TRY IT
Set down each line of the material that follows exactly, and leave its pictures out.

DATA IN THIS EXERCISE
((

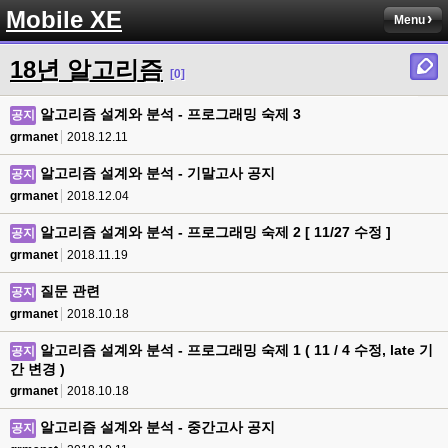
Mobile XE
Menu
18년 알고리즘
[0]
알고리즘 설계와 분석 - 프로그래밍 숙제 3
공지
grmanet
2018.12.11
알고리즘 설계와 분석 - 기말고사 공지
공지
grmanet
2018.12.04
알고리즘 설계와 분석 - 프로그래밍 숙제 2 [ 11/27 수정 ]
공지
grmanet
2018.11.19
질문 관련
공지
grmanet
2018.10.18
알고리즘 설계와 분석 - 프로그래밍 숙제 1 ( 11 / 4 수정, late 기
공지
간 변경 )
grmanet
2018.10.18
알고리즘 설계와 분석 - 중간고사 공지
공지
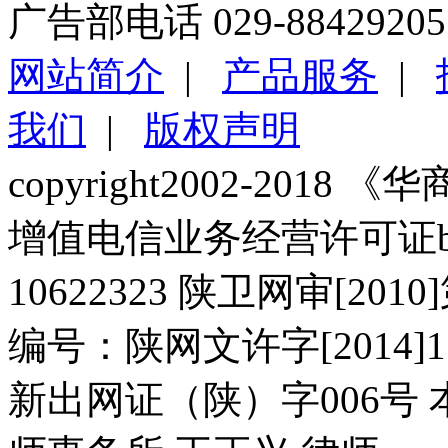
广告部电话 029-88429205
网站简介
|
产品服务
|
我们
|
版权声明
copyright2002-2018 《华商报
增值电信业务经营许可证b2-2
10622323 陕卫网审[20
编号：陕网文许字[2014]11
新出网证（陕）字006号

))

SOLVED PROBLEM
Mobile XE
Menu
18년 알고리즘
[0]
알고리즘 설계와 분석 - 프로그래밍 숙제 3
공지
grmanet
2018.12.11
알고리즘 설계와 분석 - 기말고사 공지
공지
grmanet
2018.12.04
알고리즘 설계와 분석 - 프로그래밍 숙제 2 [ 11/27 수정 ]
공지
grmanet
2018.11.19
질문 관련
공지
grmanet
2018.10.18
알고리즘 설계와 분석 - 프로그래밍 숙제 1 ( 11 / 4 수정, late 기
공지
간 변경 )
grmanet
2018.10.18
알고리즘 설계와 분석 - 중간고사 공지
공지
广告部电话 029-88429205
网站简介
|
产品服务
|
我们
|
版权声明
copyright2002-2018 《华商报
增值电信业务经营许可证b2-2
10622323 陕卫网审[20
编号：陕网文许字[2014]11
新出网证（陕）字006号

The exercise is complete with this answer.